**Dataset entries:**
□ □ □ □

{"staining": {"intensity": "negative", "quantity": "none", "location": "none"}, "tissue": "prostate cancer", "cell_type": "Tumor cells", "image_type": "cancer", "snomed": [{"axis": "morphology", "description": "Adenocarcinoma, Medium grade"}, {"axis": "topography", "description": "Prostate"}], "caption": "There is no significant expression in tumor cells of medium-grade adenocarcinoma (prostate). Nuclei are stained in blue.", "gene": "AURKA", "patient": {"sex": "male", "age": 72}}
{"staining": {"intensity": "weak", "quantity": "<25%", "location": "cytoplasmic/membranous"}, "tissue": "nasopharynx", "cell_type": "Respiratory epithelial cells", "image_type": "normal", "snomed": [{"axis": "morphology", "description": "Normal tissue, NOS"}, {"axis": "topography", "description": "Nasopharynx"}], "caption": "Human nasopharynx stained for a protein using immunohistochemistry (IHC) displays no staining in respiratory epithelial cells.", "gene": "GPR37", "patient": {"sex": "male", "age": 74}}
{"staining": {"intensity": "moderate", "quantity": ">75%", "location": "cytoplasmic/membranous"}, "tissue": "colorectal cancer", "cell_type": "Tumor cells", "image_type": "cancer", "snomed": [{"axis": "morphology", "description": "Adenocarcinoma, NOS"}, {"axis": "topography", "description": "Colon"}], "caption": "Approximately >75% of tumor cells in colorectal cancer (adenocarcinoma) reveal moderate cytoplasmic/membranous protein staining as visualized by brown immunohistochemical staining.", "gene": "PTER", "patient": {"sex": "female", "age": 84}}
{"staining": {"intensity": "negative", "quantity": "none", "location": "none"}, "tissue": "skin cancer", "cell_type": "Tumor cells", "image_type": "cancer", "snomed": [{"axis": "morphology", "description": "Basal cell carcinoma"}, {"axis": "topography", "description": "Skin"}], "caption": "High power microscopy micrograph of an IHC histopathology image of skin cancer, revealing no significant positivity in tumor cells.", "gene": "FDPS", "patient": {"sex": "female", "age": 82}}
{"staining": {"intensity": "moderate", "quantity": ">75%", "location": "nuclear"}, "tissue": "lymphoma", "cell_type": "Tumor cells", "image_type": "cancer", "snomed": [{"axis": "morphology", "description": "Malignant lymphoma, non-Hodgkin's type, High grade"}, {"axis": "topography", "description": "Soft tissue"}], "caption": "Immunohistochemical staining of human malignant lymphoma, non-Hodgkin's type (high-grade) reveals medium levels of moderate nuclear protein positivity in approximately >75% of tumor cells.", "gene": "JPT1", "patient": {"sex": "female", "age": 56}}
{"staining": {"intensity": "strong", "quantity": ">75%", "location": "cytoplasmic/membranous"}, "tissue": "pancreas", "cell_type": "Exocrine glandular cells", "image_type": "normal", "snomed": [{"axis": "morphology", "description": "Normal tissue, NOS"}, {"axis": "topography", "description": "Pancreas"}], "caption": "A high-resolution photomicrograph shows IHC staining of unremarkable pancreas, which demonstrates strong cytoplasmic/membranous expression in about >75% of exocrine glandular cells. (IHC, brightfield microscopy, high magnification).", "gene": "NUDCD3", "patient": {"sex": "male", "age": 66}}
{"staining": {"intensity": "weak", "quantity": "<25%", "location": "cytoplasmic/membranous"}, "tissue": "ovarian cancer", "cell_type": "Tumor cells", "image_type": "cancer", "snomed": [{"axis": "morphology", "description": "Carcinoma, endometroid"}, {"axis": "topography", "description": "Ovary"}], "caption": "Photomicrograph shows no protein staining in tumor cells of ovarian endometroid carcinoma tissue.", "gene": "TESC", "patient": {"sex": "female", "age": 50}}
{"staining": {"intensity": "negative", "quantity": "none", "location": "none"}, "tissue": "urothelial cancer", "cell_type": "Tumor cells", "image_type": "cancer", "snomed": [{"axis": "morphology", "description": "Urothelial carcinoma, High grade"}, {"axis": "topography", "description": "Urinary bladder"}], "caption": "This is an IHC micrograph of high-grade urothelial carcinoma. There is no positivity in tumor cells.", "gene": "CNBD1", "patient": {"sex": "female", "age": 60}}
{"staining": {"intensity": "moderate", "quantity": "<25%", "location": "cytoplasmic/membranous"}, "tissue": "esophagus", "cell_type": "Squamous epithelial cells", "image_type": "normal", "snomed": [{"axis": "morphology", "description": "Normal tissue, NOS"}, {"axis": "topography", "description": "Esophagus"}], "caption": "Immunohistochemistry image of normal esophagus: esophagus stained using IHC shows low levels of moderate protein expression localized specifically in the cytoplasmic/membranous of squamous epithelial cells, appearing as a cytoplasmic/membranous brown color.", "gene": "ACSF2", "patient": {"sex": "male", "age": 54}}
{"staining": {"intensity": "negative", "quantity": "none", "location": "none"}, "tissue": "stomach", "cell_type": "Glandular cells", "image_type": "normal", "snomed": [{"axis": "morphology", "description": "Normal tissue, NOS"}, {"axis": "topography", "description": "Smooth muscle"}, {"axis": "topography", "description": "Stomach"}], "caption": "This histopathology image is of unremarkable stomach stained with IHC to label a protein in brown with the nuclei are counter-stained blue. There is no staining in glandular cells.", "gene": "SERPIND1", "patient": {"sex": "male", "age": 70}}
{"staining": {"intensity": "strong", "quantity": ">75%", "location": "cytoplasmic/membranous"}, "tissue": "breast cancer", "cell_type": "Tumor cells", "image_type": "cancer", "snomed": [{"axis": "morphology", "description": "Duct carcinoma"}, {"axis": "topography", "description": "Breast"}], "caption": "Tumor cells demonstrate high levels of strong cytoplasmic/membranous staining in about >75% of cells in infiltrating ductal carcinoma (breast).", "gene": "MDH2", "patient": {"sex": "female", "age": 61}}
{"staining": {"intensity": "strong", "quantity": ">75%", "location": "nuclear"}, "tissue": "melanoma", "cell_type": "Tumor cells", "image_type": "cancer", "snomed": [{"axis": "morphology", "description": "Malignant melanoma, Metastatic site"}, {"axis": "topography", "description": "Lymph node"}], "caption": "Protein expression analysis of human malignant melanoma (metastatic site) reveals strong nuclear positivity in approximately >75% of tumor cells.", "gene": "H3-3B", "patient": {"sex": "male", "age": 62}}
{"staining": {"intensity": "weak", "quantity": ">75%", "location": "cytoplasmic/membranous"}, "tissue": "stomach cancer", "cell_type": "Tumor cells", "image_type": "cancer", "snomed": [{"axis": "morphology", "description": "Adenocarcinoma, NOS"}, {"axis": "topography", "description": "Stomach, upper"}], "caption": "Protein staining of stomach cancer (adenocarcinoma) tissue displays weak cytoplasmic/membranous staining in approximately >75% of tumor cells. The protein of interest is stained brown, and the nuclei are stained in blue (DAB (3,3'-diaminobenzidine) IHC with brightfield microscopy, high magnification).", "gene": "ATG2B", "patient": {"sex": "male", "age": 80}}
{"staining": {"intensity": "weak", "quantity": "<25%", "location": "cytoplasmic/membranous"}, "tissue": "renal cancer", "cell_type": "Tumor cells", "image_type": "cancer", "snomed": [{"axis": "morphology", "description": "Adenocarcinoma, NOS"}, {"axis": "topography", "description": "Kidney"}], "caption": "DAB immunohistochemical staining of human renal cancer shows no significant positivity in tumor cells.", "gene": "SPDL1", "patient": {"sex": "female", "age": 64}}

□ □ □ □

**PROBLEM DETAILS:** Copy each line above holding "glandular".

**TASK ANSWER:**
{"staining": {"intensity": "strong", "quantity": ">75%", "location": "cytoplasmic/membranous"}, "tissue": "pancreas", "cell_type": "Exocrine glandular cells", "image_type": "normal", "snomed": [{"axis": "morphology", "description": "Normal tissue, NOS"}, {"axis": "topography", "description": "Pancreas"}], "caption": "A high-resolution photomicrograph shows IHC staining of unremarkable pancreas, which demonstrates strong cytoplasmic/membranous expression in about >75% of exocrine glandular cells. (IHC, brightfield microscopy, high magnification).", "gene": "NUDCD3", "patient": {"sex": "male", "age": 66}}
{"staining": {"intensity": "negative", "quantity": "none", "location": "none"}, "tissue": "stomach", "cell_type": "Glandular cells", "image_type": "normal", "snomed": [{"axis": "morphology", "description": "Normal tissue, NOS"}, {"axis": "topography", "description": "Smooth muscle"}, {"axis": "topography", "description": "Stomach"}], "caption": "This histopathology image is of unremarkable stomach stained with IHC to label a protein in brown with the nuclei are counter-stained blue. There is no staining in glandular cells.", "gene": "SERPIND1", "patient": {"sex": "male", "age": 70}}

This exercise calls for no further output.